Hello there, movies. I know it’s been a while, but I haven’t forgotten about you. I even wanted to see some of you, despite how it has looked. Soon, I will be back onto a schedule you can trust, and it will be like we’d never been apart. I would never give you up, nor let you down, and I would certainly never run around and hurt you.[1]

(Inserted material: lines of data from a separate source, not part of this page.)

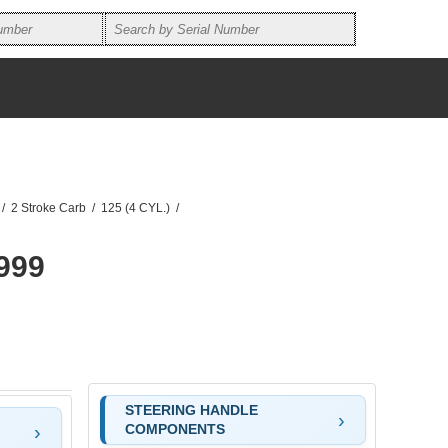
/
2 Stroke Carb
/
125 (4 CYL.)
/
999
STEERING HANDLE
COMPONENTS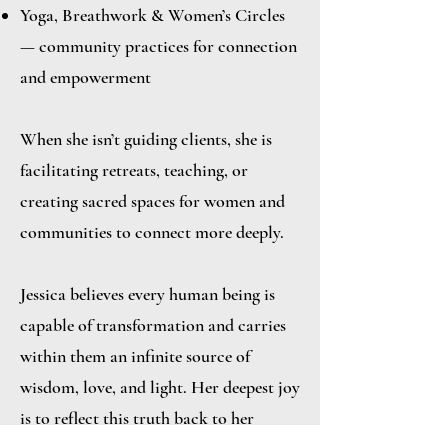
Yoga, Breathwork & Women’s Circles
— community practices for connection
and empowerment
When she isn’t guiding clients, she is
facilitating retreats, teaching, or
creating sacred spaces for women and
communities to connect more deeply.
Jessica believes every human being is
capable of transformation and carries
within them an infinite source of
wisdom, love, and light. Her deepest joy
is to reflect this truth back to her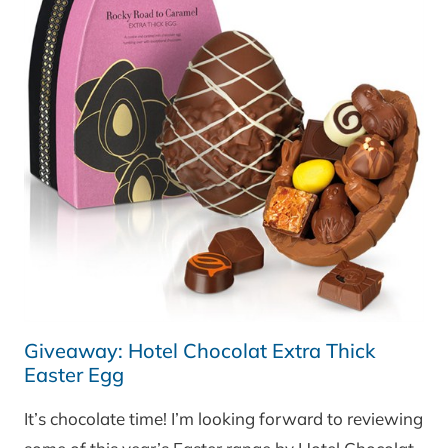
Giveaway: Hotel Chocolat Extra Thick
Easter Egg
It’s chocolate time! I’m looking forward to reviewing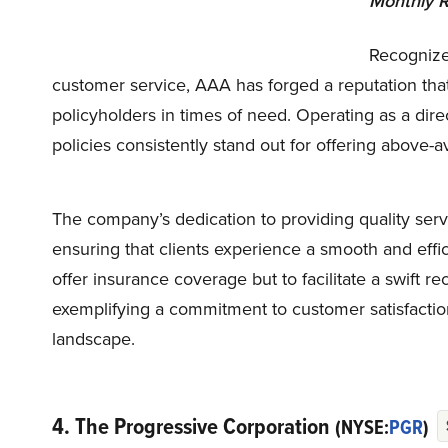
Monthly R
Recognize
customer service, AAA has forged a reputation that 
policyholders in times of need. Operating as a direc
policies consistently stand out for offering above-
The company’s dedication to providing quality serv
ensuring that clients experience a smooth and effic
offer insurance coverage but to facilitate a swift re
exemplifying a commitment to customer satisfactio
landscape.
4. The Progressive Corporation
(NYSE:
PGR
)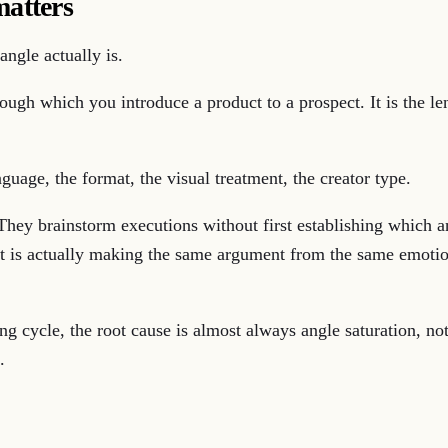
matters
angle actually is.
rough which you introduce a product to a prospect. It is the l
guage, the format, the visual treatment, the creator type.
They brainstorm executions without first establishing which a
hat is actually making the same argument from the same emoti
ting cycle, the root cause is almost always angle saturation, 
.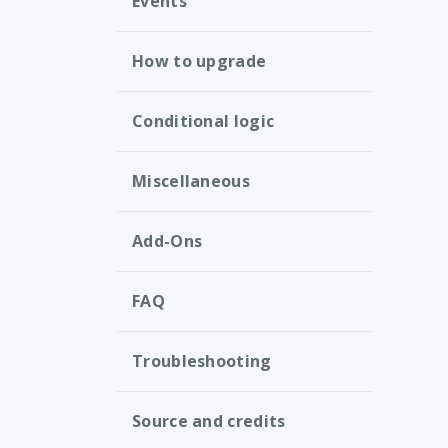
Events
How to upgrade
Conditional logic
Miscellaneous
Add-Ons
FAQ
Troubleshooting
Source and credits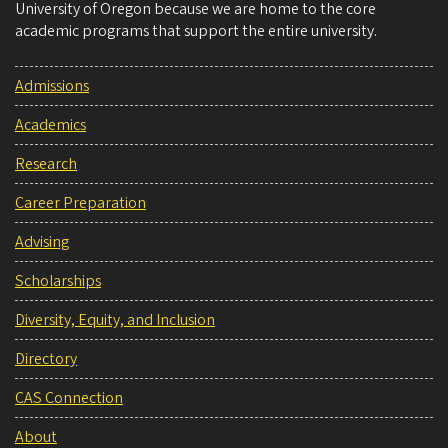
University of Oregon because we are home to the core
academic programs that support the entire university.
Admissions
Academics
Research
Career Preparation
Advising
Scholarships
Diversity, Equity, and Inclusion
Directory
CAS Connection
About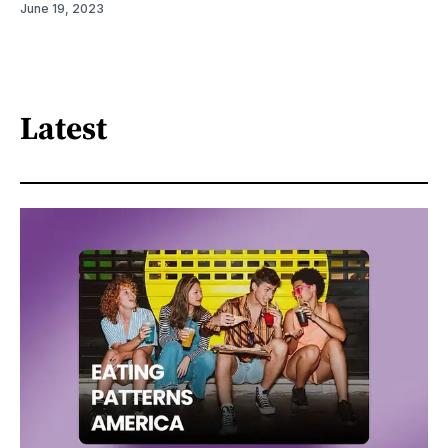
June 19, 2023
Latest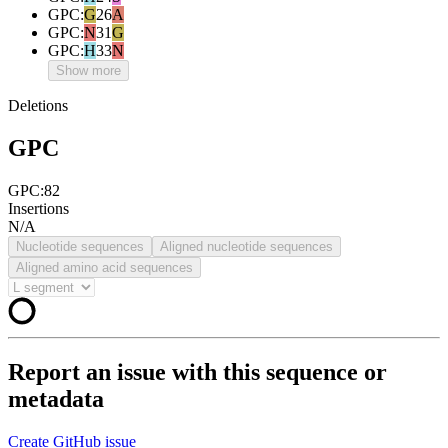
GPC
:
G
26
A
GPC
:
N
31
G
GPC
:
H
33
N
Show more
Deletions
GPC
GPC:82
Insertions
N/A
Nucleotide sequences
Aligned nucleotide sequences
Aligned amino acid sequences
Report an issue with this sequence or
metadata
Create GitHub issue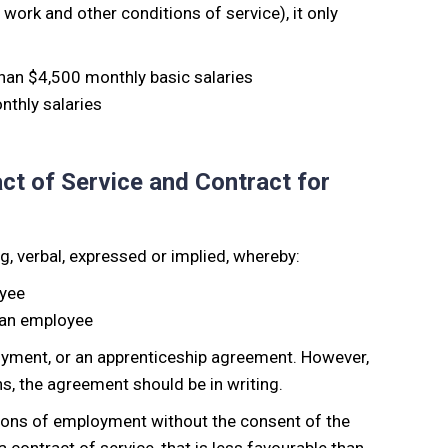
 work and other conditions of service), it only
han $4,500 monthly basic salaries
thly salaries
ct of Service and Contract for
g, verbal, expressed or implied, whereby:
oyee
 an employee
loyment, or an apprenticeship agreement. However,
s, the agreement should be in writing.
ions of employment without the consent of the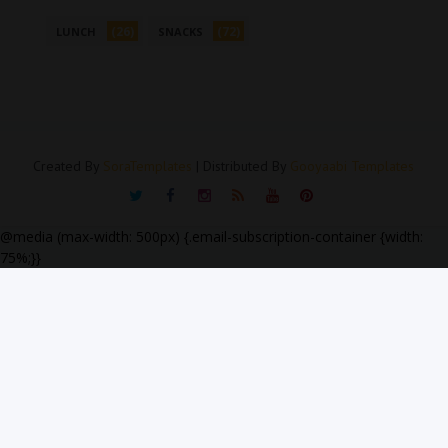
(26)
(72)
LUNCH
SNACKS
Created By
SoraTemplates
| Distributed By
Gooyaabi Templates
@media (max-width: 500px) {.email-subscription-container {width:
75%;}}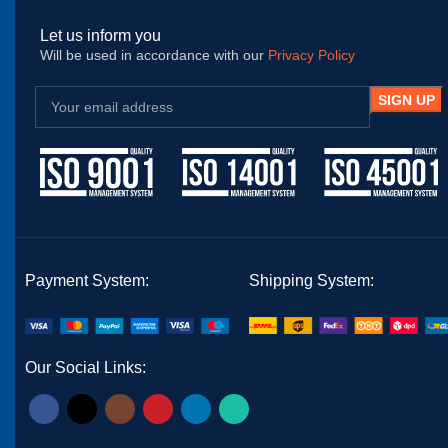
Let us inform you
Will be used in accordance with our
Privacy Policy
Payment System:
Shipping System:
Our Social Links: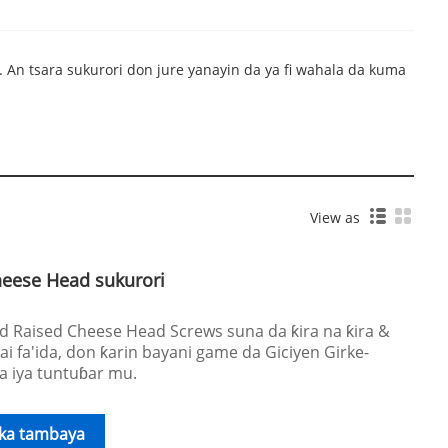
 An tsara sukurori don jure yanayin da ya fi wahala da kuma
View as
heese Head sukurori
Raised Cheese Head Screws suna da ƙira na ƙira &
ai fa'ida, don ƙarin bayani game da Giciyen Girke-
 a iya tuntuɓar mu.
ika tambaya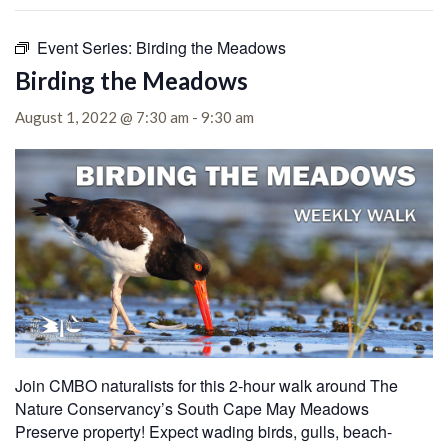
Event Series:
Birding the Meadows
Birding the Meadows
August 1, 2022 @ 7:30 am
-
9:30 am
Join CMBO naturalists for this 2-hour walk around The
Nature Conservancy’s South Cape May Meadows
Preserve property! Expect wading birds, gulls, beach-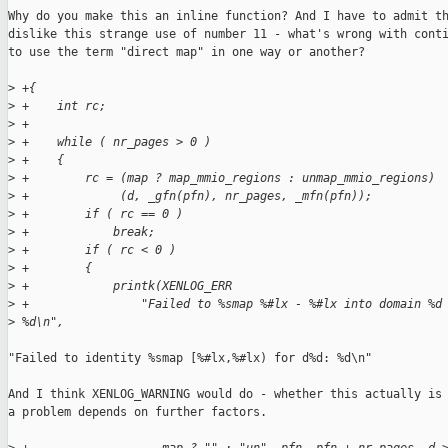
Why do you make this an inline function? And I have to admit th
dislike this strange use of number 11 - what's wrong with conti
to use the term "direct map" in one way or another?

>
 +{
>
 +    int rc;
>
 +
>
 +    while ( nr_pages > 0 )
>
 +    {
>
 +        rc = (map ? map_mmio_regions : unmap_mmio_regions)
>
 +             (d, _gfn(pfn), nr_pages, _mfn(pfn));
>
 +        if ( rc == 0 )
>
 +            break;
>
 +        if ( rc < 0 )
>
 +        {
>
 +            printk(XENLOG_ERR
>
 +                "Failed to %smap %#lx - %#lx into domain %d
>
 %d\n",
"Failed to identity %smap [%#lx,%#lx) for d%d: %d\n"

And I think XENLOG_WARNING would do - whether this actually is

a problem depends on further factors.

The movie I spent some time with last night was Youth in Revolt, based on a generally positive review from Fresh Air and my ongoing amusement with Michael Cera. It tells the highly episodic story of a sixteen year-old boy with a probably average and certainly miserable life, a downright horrible name (Nick Twisp), and a nagging virginity. After meeting the girl of his dreams in a northern California lake’s adjacent trailer park[2] and determining that she must surely take said virginity lest he die miserable and alone, he develops a split persona with an ironically wispy mustache and an endless supply of cigarillos that he names Francois Dillinger. With that character finally on screen at the end of the first act, the movie finally lurches out of its snail-paced romantic comedy first gear, rife with ubiquitous excessively cultured and vocabularied teens[3], and putts into black comedy at a stately second gear. This pacing issue, really, is its only serious problem. The laughs are sincere and sometimes side-splitting while they’re happening, but the flick is so very, very slow in between. Well, and there’s also the problem of Justin Long’s character, in that he seems to exist for no other purpose than to fulfill the deus ex marijuana role. Long story short? Probably not a movie worth seeing in the theater, but it was pretty funny if you’ve got an otherwise slow night and a DVD player somewhere in your future.
[1] Look, I… it happened so fast! I don’t know how to explain it.
[2] Although Sheeni manages to occasionally rise above that, it really is as intentionally trashy as it sounds.
[3] Likely in a (differently from the film’s main theme) rebellious response to their trashy or overly religious parents.